Press Release – New Zealand Government
A review will commence in October 2011 on the scope and focus of the Solicitor-General’s role and the operating model of the Crown Law Office, Attorney-General Christopher Finlayson announced today.Hon Christopher Finlayson
7 October 2011
Review of role of Solicitor-General and functions of Crown Law Office
A review will commence in October 2011 on the scope and focus of the Solicitor-General’s role and the operating model of the Crown Law Office, Attorney-General Christopher Finlayson announced today.
“The purpose of the review is to consider all aspects of the roles and functions of the Solicitor-General and determine how these could be discharged most effectively and efficiently, reflecting the constitutional context, and including the organisational support for the role and functions,” Mr. Finlayson said
The role of the Solicitor-General has previously been looked at in 1986 and 2006.
“Both the Crown Law Office and the Solicitor-General have a critical role in ensuring the Government can confidently and lawfully advance its goals and vision. The review will provide advice on whether a single role can successfully combine the responsibilities of Solicitor-General, which range from chief executive functions to litigation and advice. It will address this question in the context of the scope and complexity of the constitutional environment within which Crown Law is currently operating.”
Auckland lawyer Miriam Dean, QC, and David Cochrane, Special Counsel with Simpson Grierson, have been appointed as the independent reviewers. Ms Dean is the current president of the Bar Association and was awarded the Companion of the New Zealand Order of Merit for services to law and business in 2010. Mr Cochrane has 35 years experience in central government and private practice, including nine years as a Parliamentary Counsel.
The review will focus on the following areas:
• What the scope and focus of the Solicitor-General’s role ought to be, including whether any existing functions (such as the principal legal advisor and principal counsel roles) should be separated structurally or operationally;
• What changes, if any, should be made to the operating model of the Crown Law Office;
• The role of the Crown Law Office in improving the quality of legal advice and the management of legal risk across government. This includes consideration of the option that legal advisors working in government departments be employed centrally rather than by the chief executive of the relevant department.

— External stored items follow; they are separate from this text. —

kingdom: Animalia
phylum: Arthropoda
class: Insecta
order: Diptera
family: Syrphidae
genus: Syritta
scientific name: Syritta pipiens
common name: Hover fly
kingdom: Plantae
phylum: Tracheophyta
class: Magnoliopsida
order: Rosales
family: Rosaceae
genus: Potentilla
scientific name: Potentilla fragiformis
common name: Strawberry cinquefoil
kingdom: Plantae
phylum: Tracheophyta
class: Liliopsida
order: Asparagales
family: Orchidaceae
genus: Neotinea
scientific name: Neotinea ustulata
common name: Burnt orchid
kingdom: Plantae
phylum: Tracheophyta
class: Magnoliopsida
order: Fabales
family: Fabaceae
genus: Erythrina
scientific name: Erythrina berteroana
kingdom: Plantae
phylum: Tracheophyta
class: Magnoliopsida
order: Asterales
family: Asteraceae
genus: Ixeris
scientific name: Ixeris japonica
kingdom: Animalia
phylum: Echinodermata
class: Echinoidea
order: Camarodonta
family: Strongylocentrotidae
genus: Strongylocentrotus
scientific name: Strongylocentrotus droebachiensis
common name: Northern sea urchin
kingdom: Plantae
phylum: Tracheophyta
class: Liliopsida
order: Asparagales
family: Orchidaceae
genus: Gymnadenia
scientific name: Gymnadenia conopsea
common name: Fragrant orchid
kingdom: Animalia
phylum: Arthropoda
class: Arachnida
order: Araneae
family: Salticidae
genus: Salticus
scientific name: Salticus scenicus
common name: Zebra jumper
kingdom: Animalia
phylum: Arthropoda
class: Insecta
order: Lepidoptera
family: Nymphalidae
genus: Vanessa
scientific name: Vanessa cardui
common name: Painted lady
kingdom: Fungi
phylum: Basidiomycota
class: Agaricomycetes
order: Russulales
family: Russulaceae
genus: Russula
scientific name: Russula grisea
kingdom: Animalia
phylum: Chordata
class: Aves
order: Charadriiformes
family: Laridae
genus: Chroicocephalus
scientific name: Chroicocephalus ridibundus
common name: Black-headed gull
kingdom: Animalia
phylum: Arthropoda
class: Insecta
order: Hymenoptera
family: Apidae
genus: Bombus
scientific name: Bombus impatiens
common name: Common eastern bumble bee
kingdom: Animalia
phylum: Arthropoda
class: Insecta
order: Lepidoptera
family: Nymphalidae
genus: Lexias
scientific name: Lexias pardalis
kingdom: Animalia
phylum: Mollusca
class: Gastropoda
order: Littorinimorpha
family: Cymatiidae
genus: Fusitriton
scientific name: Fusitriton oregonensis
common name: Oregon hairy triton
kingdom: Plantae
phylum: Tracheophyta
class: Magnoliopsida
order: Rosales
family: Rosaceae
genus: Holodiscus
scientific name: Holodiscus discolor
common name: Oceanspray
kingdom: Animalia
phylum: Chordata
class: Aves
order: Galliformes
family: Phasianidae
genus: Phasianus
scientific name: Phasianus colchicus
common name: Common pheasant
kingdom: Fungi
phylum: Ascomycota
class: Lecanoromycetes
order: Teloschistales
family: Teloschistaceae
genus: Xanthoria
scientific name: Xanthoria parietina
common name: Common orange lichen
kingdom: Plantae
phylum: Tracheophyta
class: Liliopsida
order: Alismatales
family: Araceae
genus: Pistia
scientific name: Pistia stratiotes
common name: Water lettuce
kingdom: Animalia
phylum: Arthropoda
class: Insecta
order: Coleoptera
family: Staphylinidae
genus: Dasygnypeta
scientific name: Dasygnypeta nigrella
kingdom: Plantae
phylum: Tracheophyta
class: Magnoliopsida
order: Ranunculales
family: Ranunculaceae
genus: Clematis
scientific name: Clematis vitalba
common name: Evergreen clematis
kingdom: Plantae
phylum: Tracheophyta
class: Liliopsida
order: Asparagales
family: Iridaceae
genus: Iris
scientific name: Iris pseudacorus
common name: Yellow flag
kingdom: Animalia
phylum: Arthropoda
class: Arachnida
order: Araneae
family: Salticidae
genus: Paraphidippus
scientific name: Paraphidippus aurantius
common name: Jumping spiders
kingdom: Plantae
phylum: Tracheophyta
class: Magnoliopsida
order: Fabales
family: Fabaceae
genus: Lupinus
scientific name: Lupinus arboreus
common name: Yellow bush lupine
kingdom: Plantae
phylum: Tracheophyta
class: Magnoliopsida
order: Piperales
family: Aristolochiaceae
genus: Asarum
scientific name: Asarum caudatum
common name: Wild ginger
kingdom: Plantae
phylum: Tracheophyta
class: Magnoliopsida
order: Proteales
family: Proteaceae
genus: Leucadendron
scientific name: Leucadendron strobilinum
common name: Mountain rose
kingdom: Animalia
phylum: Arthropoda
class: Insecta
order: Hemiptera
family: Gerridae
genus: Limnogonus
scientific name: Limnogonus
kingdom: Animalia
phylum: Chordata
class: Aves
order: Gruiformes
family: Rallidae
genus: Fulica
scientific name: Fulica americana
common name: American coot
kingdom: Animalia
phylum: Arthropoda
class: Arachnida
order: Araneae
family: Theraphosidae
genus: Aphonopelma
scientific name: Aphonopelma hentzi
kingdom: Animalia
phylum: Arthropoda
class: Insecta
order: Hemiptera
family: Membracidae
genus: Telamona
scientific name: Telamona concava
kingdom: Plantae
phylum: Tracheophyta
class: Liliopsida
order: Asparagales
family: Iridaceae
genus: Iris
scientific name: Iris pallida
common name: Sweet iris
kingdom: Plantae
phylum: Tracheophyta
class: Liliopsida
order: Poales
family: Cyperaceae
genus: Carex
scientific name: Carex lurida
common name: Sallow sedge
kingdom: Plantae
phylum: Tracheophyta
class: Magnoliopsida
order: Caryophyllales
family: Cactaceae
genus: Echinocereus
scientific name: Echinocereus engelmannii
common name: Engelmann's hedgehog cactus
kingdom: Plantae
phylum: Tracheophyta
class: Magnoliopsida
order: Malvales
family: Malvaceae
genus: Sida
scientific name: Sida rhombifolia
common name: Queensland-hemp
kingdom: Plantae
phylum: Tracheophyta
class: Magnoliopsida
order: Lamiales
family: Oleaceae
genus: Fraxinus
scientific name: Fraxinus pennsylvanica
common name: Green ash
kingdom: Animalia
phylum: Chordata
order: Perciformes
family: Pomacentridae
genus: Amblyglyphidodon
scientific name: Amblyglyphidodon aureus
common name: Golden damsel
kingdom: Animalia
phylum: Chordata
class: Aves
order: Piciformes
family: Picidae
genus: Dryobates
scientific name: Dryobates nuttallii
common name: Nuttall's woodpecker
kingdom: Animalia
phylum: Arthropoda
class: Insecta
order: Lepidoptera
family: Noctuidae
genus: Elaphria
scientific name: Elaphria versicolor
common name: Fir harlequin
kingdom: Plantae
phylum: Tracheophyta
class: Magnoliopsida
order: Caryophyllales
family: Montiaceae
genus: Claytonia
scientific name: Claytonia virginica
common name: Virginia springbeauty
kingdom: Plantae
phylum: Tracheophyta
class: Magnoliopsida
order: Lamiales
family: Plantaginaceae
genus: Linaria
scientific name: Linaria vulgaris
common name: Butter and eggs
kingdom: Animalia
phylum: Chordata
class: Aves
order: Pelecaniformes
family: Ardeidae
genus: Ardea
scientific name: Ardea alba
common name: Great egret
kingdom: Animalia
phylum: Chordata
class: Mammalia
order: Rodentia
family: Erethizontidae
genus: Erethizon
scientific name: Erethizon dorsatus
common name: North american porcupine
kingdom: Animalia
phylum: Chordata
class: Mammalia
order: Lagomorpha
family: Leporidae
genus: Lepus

The reviewers will be supported by a Reference Group of senior officials convened by the Secretary for Justice and by a secretariat.
The review will be conducted in two phases between October 2011 and February 2012 with a final report to the Attorney-General by 29 February 2012.
Terms of Reference
In 1986 and again in 2006 and 2011, the question has been asked whether one person can successfully fill the demanding role of Solicitor-General. The Solicitor-General is principal legal advisor and principal counsel for the Crown, undertakes the independent law officer functions of the Crown, is the supervisor of indictable offences, and is chief executive of a government department, the Crown Law Office.
The Attorney-General has requested a comprehensive review of the role and functions of the Solicitor-General and the Crown Law Office.
The review will consider all aspects of the role and functions of the Solicitor-General and determine how these can be discharged most effectively and efficiently, reflecting the constitutional context, and including the organisational support required for the role and functions.
In formulating its views the review will need to consider decisions or results from other reviews and initiatives:
• Performance Improvement Framework (PIF) Review for Crown Law Office
• Review of New Zealand’s Public Prosecution Services
• Review of the Crown Solicitors Regulations
• The Government Legal Services (GLS) work programme
• Review of the State Sector Act 1988.
Approach and Timing
The review will be undertaken by two independent reviewers. While it is intended that the two reviewers will work collaboratively, one reviewer will take the lead role.
A reference group of senior officials to support the reviewers will be convened and chaired by the Secretary for Justice.
The independent reviewers will provide a report to the Attorney-General by 29 February 2012.
The review will be conducted in two phases between October 2011 and February 2012, to allow for consideration of decisions from the Review of New Zealand’s Public Prosecution Services.
|Research and interview phase||October 2011|
|Develop a draft report for consultation with Central Agencies and Crown Law Office||By mid February 2012|
|Final report to Attorney-General||By end February 2012|
Roles & Responsibilities
The Review will be undertaken by persons with a deep understanding of the constitutional context of the role and functions of the Solicitor-General, and how this is supported by the functions of the Crown Law Office.
The reviewers will be supported by a secretariat with officials from the State Services Commission, Treasury, and Crown Law.